# CD/DVD-ROM drive won't play PC-DVD game



## bjh_21 (Nov 25, 2007)

Hello. I have a DELL Dimension E510. My OS is Win XP Media Center Edition Version 2002 SP2. My CD/DVD drive is listed under device manager as HL-DT-ST DVD+-RW GWA41G4B. I just recently purchased my first PC-DVD game: Call of Duty 4. When I put the game disc in the drive, nothing happens except that the drive makes a series of grumbling and whining sounds as though it's trying to read the disc and then quits. I tested the drive by trying both a music cd and a dvd movie. Both of these worked without a hitch. I then tested the game disc by placing it in my home entertainment system dvd player (non-pc). The dvd player recognized the disc and displayed the folders that are present on it. I went to Dell's driver support page and installed an optional update for my cd/dvd driver.

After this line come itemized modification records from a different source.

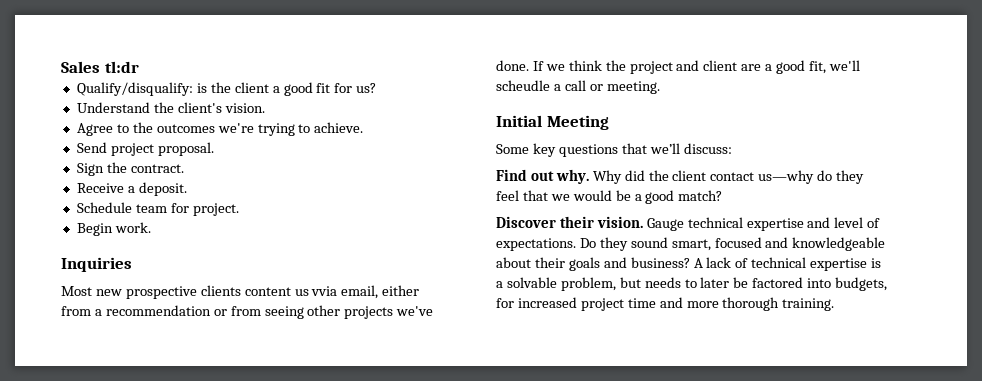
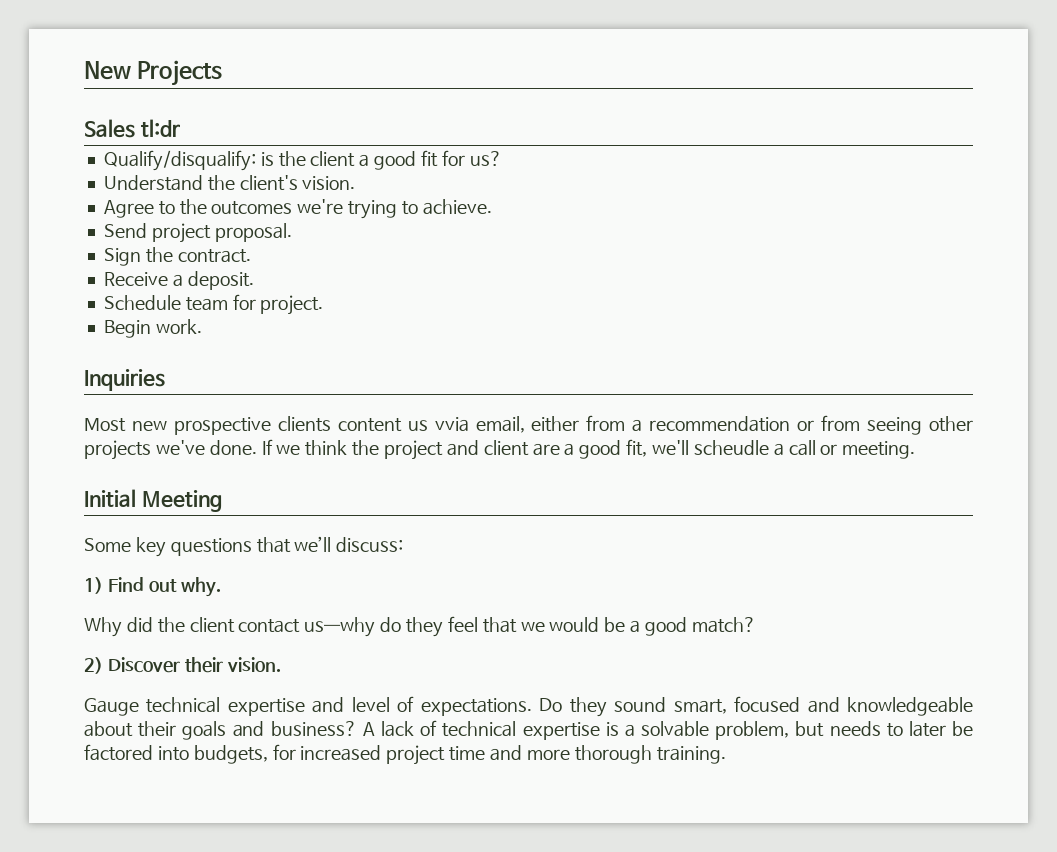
(61, 67) none -> [84,60,223,86] New Projects //
(732, 148) none -> [84,577,103,594] 1)
(589, 176) none -> (221, 587) //
(723, 195) none -> [84,657,103,674] 2)
(643, 222) none -> (281, 664) //

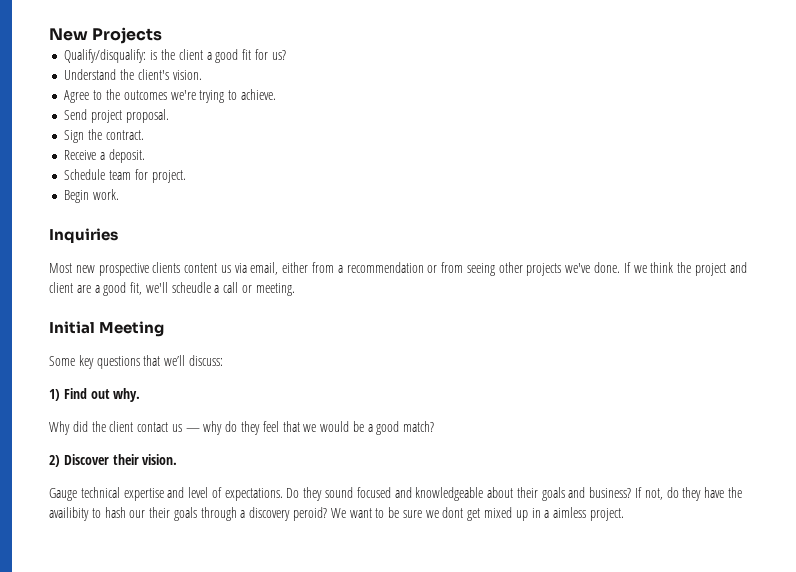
[84,119,180,138] // Sales tl:dr -> (163, 35) none
[434,417,469,432] vvia -> [234,263,247,273] via
[304,617,376,637] us—why -> [171,421,223,435] us — why
[673,699,727,714] smart, -> (354, 492) none
[362,720,973,740] [84,744,726,765] A lack of technical expertise is a solvable problem, but needs to later be factored into budgets, for increased project time and more thorough training. -> [635,487,742,501] [49,507,624,521] If not, do they have the availibity to hash our their goals through a discovery peroid? We want to be sure we dont get mixed up in a aimless project.

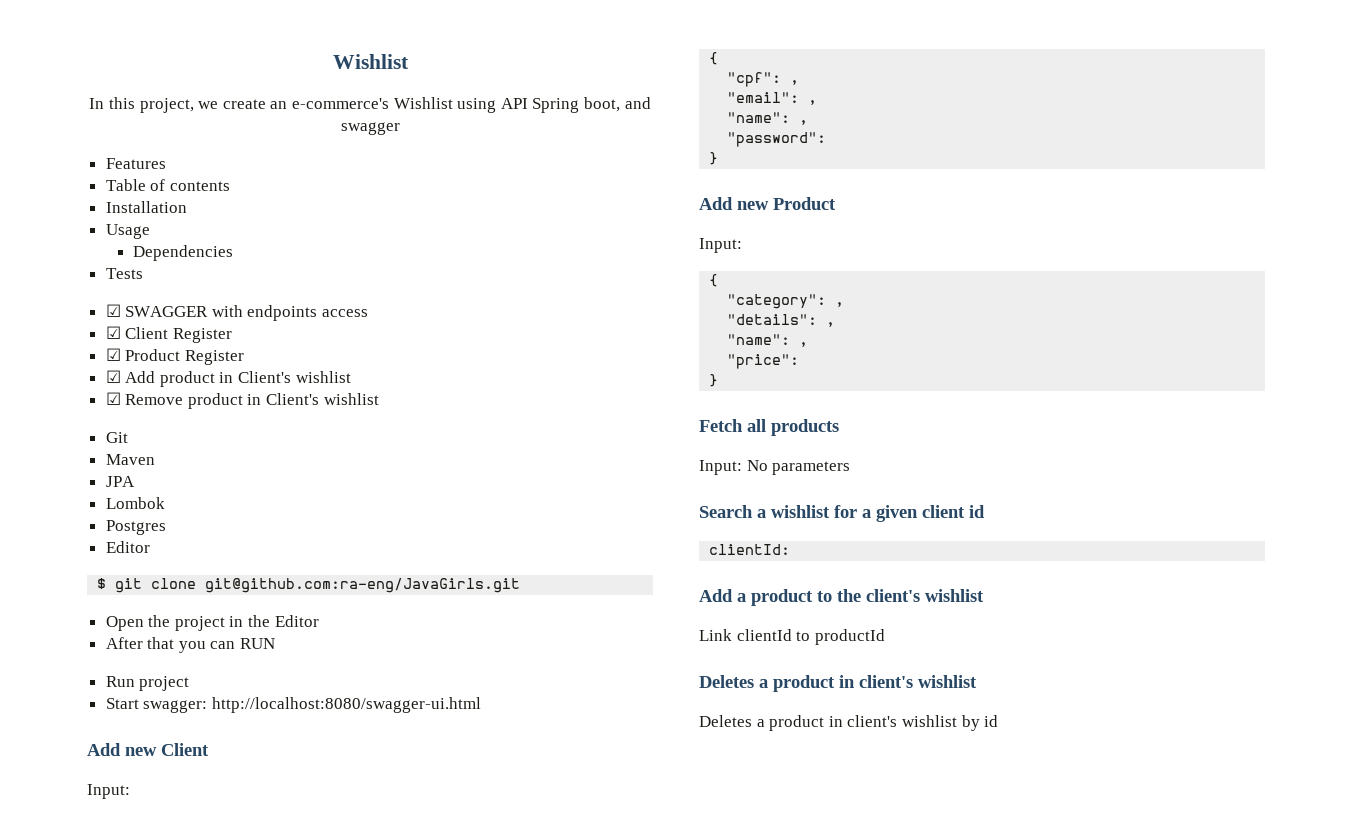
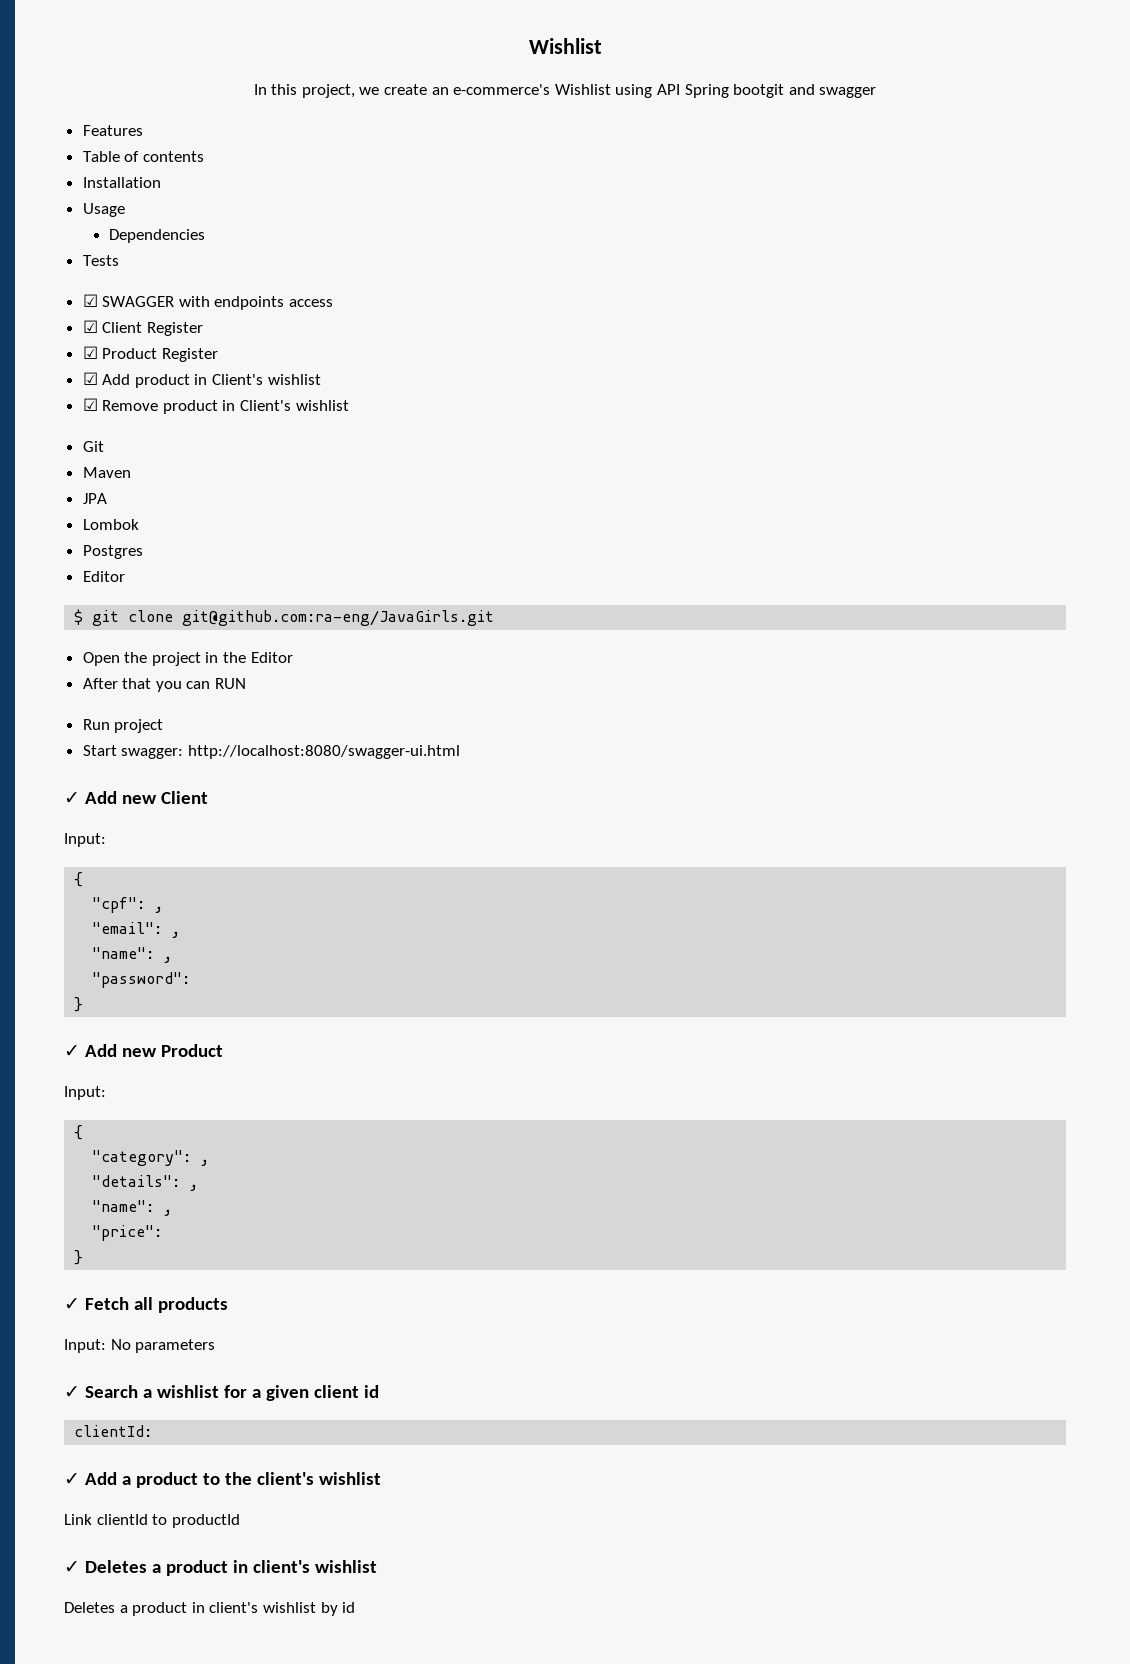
[583,97,620,112] boot, -> [733,84,785,98] bootgit
(481, 705) none -> [64,792,80,804] ✓
(719, 158) none -> [64,1045,80,1057] ✓
(719, 380) none -> [64,1298,80,1310] ✓
(851, 468) none -> [64,1386,80,1398] ✓
(791, 549) none -> [64,1473,80,1485] ✓
(885, 637) none -> [64,1561,80,1573] ✓

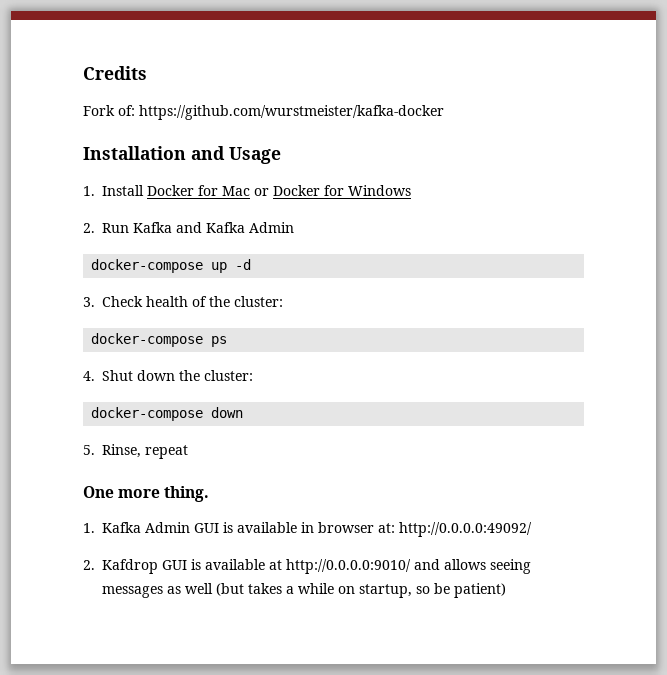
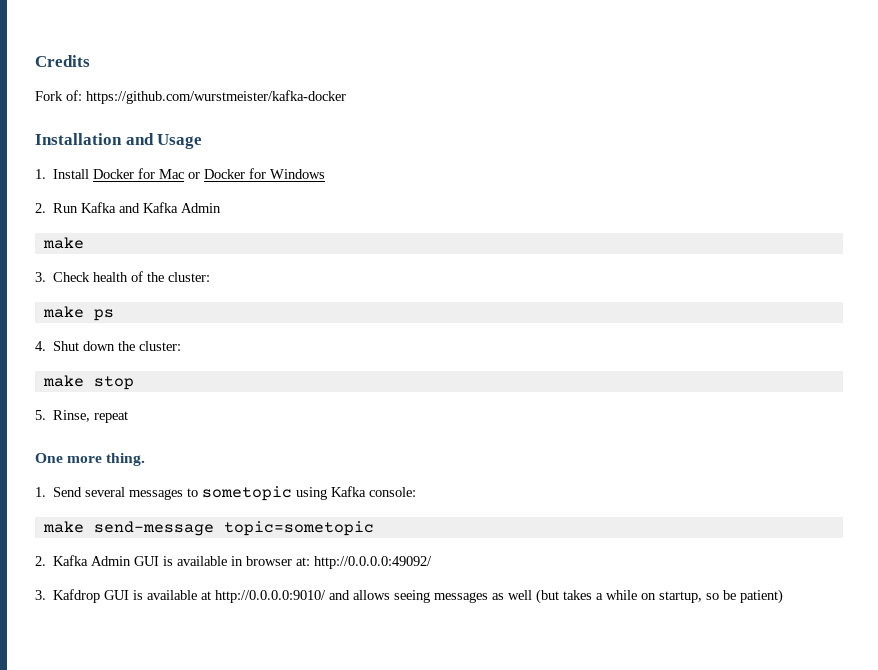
[91,259,252,273] docker-compose up -d -> [42,237,84,249] make
[91,333,204,347] docker-compose -> [42,306,84,318] make
[91,407,244,421] docker-compose down -> [42,375,134,390] make stop
(95, 528) none -> [53,486,417,501] [42,521,374,536] [35,556,46,566] Send several messages to sometopic using Kafka console: // make send-message topic=sometopic // 2.
[83,560,95,570] 2. -> [35,590,46,600] 3.

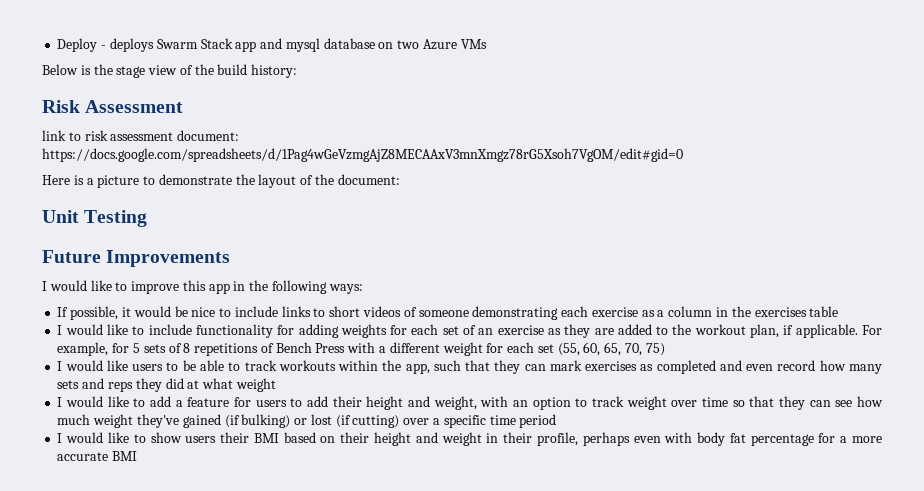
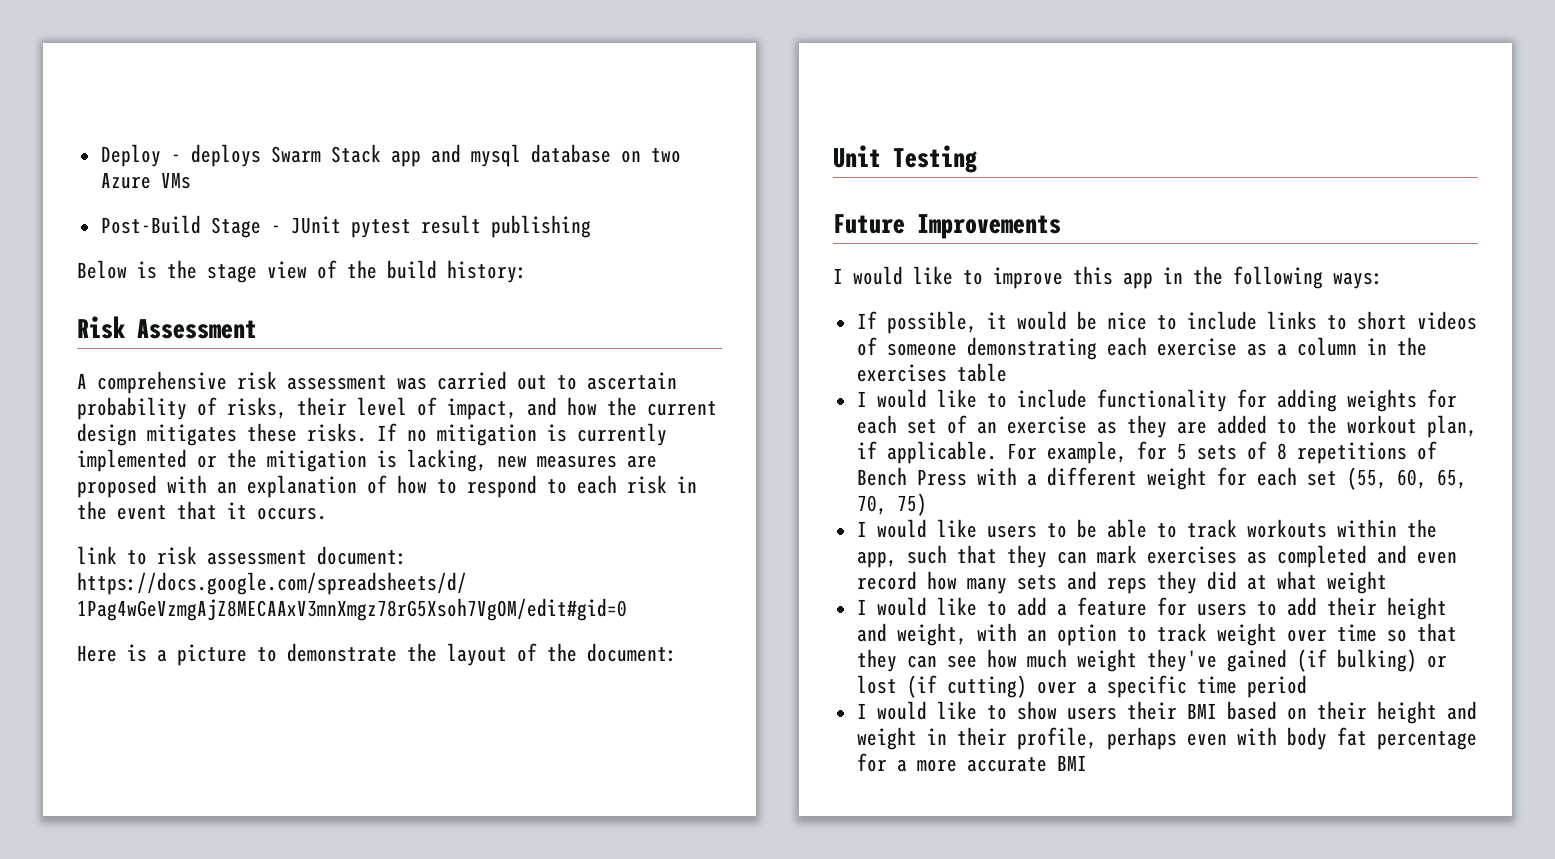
(487, 44) none -> [100,215,591,238] // Post-Build Stage - JUnit pytest result publishing
(184, 106) none -> [77,371,677,394] [77,397,717,420] [77,423,667,446] [77,449,657,472] [77,475,697,498] [77,501,327,520] // A comprehensive risk assessment was carried out to ascertain probability of risks, their level of impact, and how the current design mitigates these risks. If no mitigation is currently implemented or the mitigation is lacking, new measures are proposed with an explanation of how to respond to each risk in the event that it occurs.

No luck. Any ideas?


----------



## Siten0308 (Jun 9, 2006)

The only thing I can say is go to device manager, then uninstall it. Go to dells support page at support.dell.com then type in your service tag number, get the latest driver for your cd/DVD-rom, and install it again, maybe its a driver issue. I am sorry to say thats the only thing I can think of, also maybe try contacting dell, I know its probably what you dont want to hear, but they may be of some assistant where they get a lot of people having that same issue with the same PC model or cd/DVD-rom model. also when you repost, please put down more info such as model numbers, it helps us to help solve your problem.


----------



## bjh_21 (Nov 25, 2007)

Thanks for the reply. I actually forgot about my post. Since posting, I've been able to get the drive to recognize the disc... sometimes. I first put in a music cd and randomly chose tracks to play to "exercise" the drive. I then inserted the game disc and the drive recognized it. I've also have had luck by disabling and then reenabling the drive. I've found that I don't have to do any of these prep steps all of the time though. The drive will sometimes recognize the disc right off the bat for several consecutive occasions. So, nonetheless, it works even though it occasionally takes a little effort on my part to get it to do so. I did read on other forums that my particular cd/dvd drive model # (or whatever that GWA41G4B # is that I stated in my original post) can be a problem child. I figure I'll replace it with a proven reliable one someday. Thanks again.


----------



## jeskal (Sep 15, 2008)

I am having a hard time with my DVD-ROM it only wants to play CD-ROM Games and it will not play PC DVD-ROM games. I have 2 different CD/DVD-ROM's and i tried both of them they both will not play DVD-ROM's. Can someone PLEASE help me solve this problem.


----------